- _What is needed_: Please write out, unchanged, the stretch of the records from the line containing "své finanční závazky" through the line containing "Вятърът духа от".

_ _ _

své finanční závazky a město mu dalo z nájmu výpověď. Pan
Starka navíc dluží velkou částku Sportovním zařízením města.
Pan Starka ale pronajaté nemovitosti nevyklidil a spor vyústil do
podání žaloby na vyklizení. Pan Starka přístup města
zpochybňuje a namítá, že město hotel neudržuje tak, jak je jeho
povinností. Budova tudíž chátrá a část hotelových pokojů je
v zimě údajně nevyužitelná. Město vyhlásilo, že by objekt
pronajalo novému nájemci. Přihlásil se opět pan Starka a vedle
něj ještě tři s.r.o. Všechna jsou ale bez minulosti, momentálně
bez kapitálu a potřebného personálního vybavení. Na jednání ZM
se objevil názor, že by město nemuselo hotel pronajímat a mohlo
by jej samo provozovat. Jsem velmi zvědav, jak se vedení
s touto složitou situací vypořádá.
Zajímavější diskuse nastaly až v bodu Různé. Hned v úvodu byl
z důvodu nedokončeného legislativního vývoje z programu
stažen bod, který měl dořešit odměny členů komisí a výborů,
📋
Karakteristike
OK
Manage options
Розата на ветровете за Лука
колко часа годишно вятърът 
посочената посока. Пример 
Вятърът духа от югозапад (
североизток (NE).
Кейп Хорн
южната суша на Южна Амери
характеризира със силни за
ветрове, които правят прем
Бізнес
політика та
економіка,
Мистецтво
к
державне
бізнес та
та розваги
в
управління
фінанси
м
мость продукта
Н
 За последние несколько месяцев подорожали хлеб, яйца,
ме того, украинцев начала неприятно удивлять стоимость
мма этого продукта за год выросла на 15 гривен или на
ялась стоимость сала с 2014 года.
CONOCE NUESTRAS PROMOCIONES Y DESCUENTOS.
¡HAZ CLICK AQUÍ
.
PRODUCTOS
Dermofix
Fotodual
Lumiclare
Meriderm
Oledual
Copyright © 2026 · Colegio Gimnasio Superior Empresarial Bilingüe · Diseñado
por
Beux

_ _ _

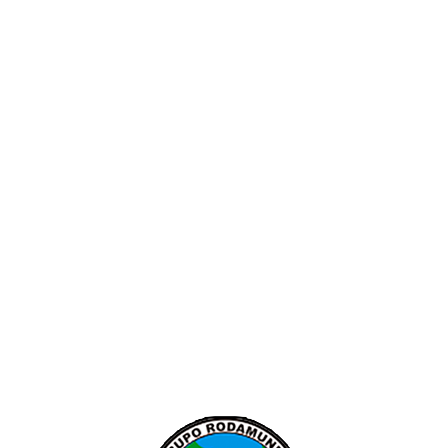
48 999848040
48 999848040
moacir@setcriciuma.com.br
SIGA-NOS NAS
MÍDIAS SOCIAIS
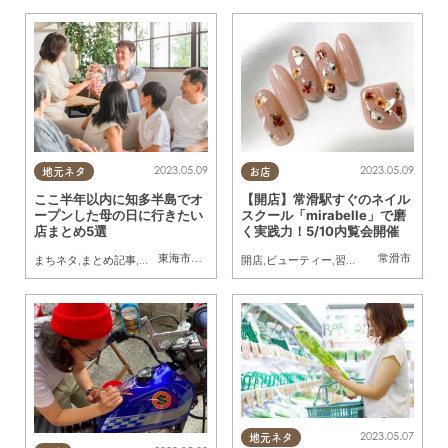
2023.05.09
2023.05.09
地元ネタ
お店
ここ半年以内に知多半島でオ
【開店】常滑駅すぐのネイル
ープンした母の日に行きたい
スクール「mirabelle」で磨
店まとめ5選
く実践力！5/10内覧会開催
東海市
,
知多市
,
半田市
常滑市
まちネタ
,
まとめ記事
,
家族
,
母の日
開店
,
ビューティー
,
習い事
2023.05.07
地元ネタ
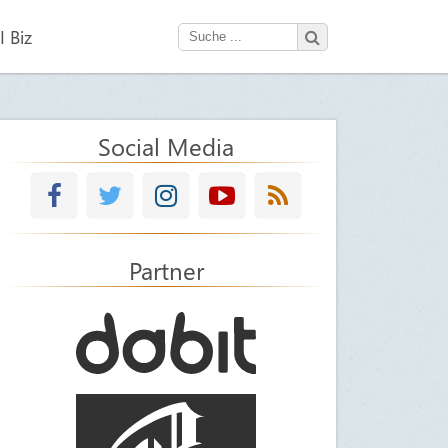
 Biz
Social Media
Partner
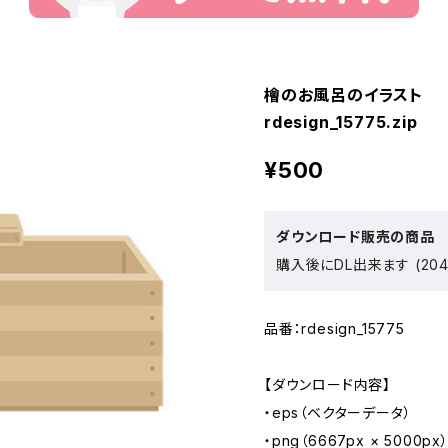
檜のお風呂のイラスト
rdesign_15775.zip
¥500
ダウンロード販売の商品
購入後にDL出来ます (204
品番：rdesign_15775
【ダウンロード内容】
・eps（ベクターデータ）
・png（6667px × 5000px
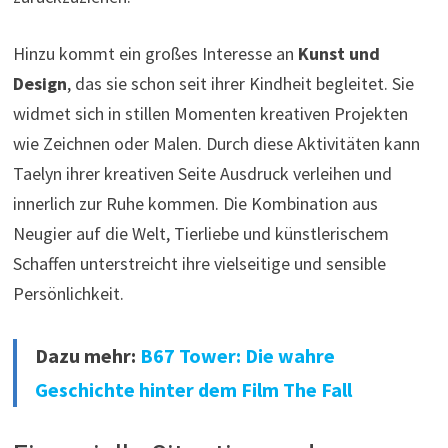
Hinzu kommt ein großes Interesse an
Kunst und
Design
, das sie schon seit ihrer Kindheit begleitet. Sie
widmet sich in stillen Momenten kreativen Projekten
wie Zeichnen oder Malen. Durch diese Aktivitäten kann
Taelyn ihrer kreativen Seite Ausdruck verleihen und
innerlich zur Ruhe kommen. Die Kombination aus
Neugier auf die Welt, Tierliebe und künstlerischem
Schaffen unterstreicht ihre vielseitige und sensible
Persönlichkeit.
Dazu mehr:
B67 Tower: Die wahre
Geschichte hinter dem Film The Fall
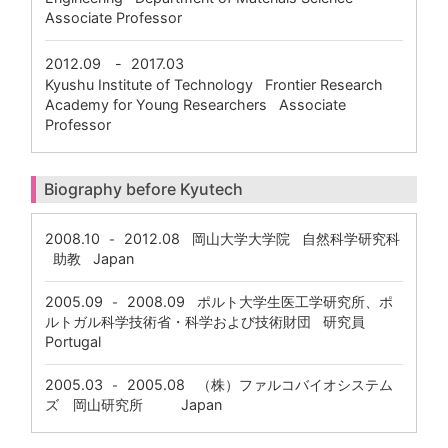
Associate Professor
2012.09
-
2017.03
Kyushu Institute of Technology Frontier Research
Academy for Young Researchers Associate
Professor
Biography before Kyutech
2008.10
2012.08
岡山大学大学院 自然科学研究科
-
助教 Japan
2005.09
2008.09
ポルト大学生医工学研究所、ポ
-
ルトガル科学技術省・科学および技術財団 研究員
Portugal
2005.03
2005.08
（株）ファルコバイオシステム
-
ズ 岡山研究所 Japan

_ _ _

- _The answer_:
své finanční závazky a město mu dalo z nájmu výpověď. Pan
Starka navíc dluží velkou částku Sportovním zařízením města.
Pan Starka ale pronajaté nemovitosti nevyklidil a spor vyústil do
podání žaloby na vyklizení. Pan Starka přístup města
zpochybňuje a namítá, že město hotel neudržuje tak, jak je jeho
povinností. Budova tudíž chátrá a část hotelových pokojů je
v zimě údajně nevyužitelná. Město vyhlásilo, že by objekt
pronajalo novému nájemci. Přihlásil se opět pan Starka a vedle
něj ještě tři s.r.o. Všechna jsou ale bez minulosti, momentálně
bez kapitálu a potřebného personálního vybavení. Na jednání ZM
se objevil názor, že by město nemuselo hotel pronajímat a mohlo
by jej samo provozovat. Jsem velmi zvědav, jak se vedení
s touto složitou situací vypořádá.
Zajímavější diskuse nastaly až v bodu Různé. Hned v úvodu byl
z důvodu nedokončeného legislativního vývoje z programu
stažen bod, který měl dořešit odměny členů komisí a výborů,
📋
Karakteristike
OK
Manage options
Розата на ветровете за Лука
колко часа годишно вятърът 
посочената посока. Пример 
Вятърът духа от югозапад (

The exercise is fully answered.